The problem
Reproduce the lines from the first one up to and including the line with "scientific name: Podiceps cristatus", with "common name" replaced by "vernacular name" and everything else unchanged.

— BEGIN —

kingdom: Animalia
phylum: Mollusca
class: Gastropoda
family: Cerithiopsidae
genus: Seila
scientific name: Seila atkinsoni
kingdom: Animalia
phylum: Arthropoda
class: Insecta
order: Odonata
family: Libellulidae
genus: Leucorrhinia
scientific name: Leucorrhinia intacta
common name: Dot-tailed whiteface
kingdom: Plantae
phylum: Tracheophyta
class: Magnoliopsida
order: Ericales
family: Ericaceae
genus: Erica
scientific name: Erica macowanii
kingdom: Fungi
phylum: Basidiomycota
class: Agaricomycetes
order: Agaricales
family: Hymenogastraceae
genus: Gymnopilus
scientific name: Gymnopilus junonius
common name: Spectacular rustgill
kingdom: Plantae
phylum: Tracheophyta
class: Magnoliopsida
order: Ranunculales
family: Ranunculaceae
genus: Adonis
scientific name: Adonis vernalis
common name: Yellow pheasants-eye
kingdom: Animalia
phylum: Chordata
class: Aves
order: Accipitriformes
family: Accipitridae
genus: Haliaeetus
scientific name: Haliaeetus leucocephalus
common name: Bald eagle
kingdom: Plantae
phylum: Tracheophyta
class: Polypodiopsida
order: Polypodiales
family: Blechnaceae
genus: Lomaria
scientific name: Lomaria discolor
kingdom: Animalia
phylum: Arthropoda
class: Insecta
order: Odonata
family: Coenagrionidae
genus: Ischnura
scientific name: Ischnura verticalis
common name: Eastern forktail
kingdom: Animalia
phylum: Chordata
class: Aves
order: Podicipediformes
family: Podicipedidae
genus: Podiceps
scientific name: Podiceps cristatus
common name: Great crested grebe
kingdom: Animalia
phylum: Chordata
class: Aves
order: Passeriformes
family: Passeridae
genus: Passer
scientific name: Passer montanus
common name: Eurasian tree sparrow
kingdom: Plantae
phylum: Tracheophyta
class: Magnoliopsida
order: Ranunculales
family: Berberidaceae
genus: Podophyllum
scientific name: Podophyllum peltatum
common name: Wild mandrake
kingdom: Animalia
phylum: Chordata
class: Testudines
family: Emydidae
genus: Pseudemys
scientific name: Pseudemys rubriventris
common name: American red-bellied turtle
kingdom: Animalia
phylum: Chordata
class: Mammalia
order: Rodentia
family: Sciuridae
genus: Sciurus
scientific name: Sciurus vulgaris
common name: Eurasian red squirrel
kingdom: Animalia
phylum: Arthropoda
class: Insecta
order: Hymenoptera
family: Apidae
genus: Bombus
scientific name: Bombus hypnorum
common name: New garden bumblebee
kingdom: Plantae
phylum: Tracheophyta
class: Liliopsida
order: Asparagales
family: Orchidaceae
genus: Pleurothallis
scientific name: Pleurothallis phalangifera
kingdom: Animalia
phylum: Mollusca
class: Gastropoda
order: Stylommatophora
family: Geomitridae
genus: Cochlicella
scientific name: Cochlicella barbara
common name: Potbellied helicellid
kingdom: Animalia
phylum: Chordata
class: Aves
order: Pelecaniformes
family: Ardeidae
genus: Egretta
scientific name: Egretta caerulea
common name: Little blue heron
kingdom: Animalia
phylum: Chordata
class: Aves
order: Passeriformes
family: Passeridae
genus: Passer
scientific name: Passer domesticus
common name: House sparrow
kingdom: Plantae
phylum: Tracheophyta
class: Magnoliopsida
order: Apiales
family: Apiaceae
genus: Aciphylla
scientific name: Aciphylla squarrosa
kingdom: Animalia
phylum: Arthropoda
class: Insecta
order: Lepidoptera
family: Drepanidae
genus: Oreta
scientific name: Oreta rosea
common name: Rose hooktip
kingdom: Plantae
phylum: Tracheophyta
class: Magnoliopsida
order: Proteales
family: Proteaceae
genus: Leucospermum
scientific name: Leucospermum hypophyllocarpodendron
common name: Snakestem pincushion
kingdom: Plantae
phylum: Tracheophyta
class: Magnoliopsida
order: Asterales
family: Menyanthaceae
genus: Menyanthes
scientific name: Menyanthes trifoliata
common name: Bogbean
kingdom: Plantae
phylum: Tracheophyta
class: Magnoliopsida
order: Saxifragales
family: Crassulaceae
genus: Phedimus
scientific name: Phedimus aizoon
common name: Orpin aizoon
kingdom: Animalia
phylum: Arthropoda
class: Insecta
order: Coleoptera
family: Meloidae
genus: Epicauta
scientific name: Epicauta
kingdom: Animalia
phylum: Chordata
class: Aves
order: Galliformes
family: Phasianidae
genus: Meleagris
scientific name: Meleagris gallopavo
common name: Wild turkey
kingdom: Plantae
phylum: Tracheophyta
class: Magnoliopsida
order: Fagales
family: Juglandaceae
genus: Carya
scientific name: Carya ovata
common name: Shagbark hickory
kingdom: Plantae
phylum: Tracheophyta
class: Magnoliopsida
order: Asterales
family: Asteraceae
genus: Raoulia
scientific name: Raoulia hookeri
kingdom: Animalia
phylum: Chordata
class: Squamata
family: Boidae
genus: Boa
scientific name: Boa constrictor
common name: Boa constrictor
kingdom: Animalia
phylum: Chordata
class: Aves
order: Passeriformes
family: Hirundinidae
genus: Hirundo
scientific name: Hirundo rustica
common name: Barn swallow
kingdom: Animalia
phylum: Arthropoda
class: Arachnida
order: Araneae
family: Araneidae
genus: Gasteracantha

— END —

Reply
kingdom: Animalia
phylum: Mollusca
class: Gastropoda
family: Cerithiopsidae
genus: Seila
scientific name: Seila atkinsoni
kingdom: Animalia
phylum: Arthropoda
class: Insecta
order: Odonata
family: Libellulidae
genus: Leucorrhinia
scientific name: Leucorrhinia intacta
vernacular name: Dot-tailed whiteface
kingdom: Plantae
phylum: Tracheophyta
class: Magnoliopsida
order: Ericales
family: Ericaceae
genus: Erica
scientific name: Erica macowanii
kingdom: Fungi
phylum: Basidiomycota
class: Agaricomycetes
order: Agaricales
family: Hymenogastraceae
genus: Gymnopilus
scientific name: Gymnopilus junonius
vernacular name: Spectacular rustgill
kingdom: Plantae
phylum: Tracheophyta
class: Magnoliopsida
order: Ranunculales
family: Ranunculaceae
genus: Adonis
scientific name: Adonis vernalis
vernacular name: Yellow pheasants-eye
kingdom: Animalia
phylum: Chordata
class: Aves
order: Accipitriformes
family: Accipitridae
genus: Haliaeetus
scientific name: Haliaeetus leucocephalus
vernacular name: Bald eagle
kingdom: Plantae
phylum: Tracheophyta
class: Polypodiopsida
order: Polypodiales
family: Blechnaceae
genus: Lomaria
scientific name: Lomaria discolor
kingdom: Animalia
phylum: Arthropoda
class: Insecta
order: Odonata
family: Coenagrionidae
genus: Ischnura
scientific name: Ischnura verticalis
vernacular name: Eastern forktail
kingdom: Animalia
phylum: Chordata
class: Aves
order: Podicipediformes
family: Podicipedidae
genus: Podiceps
scientific name: Podiceps cristatus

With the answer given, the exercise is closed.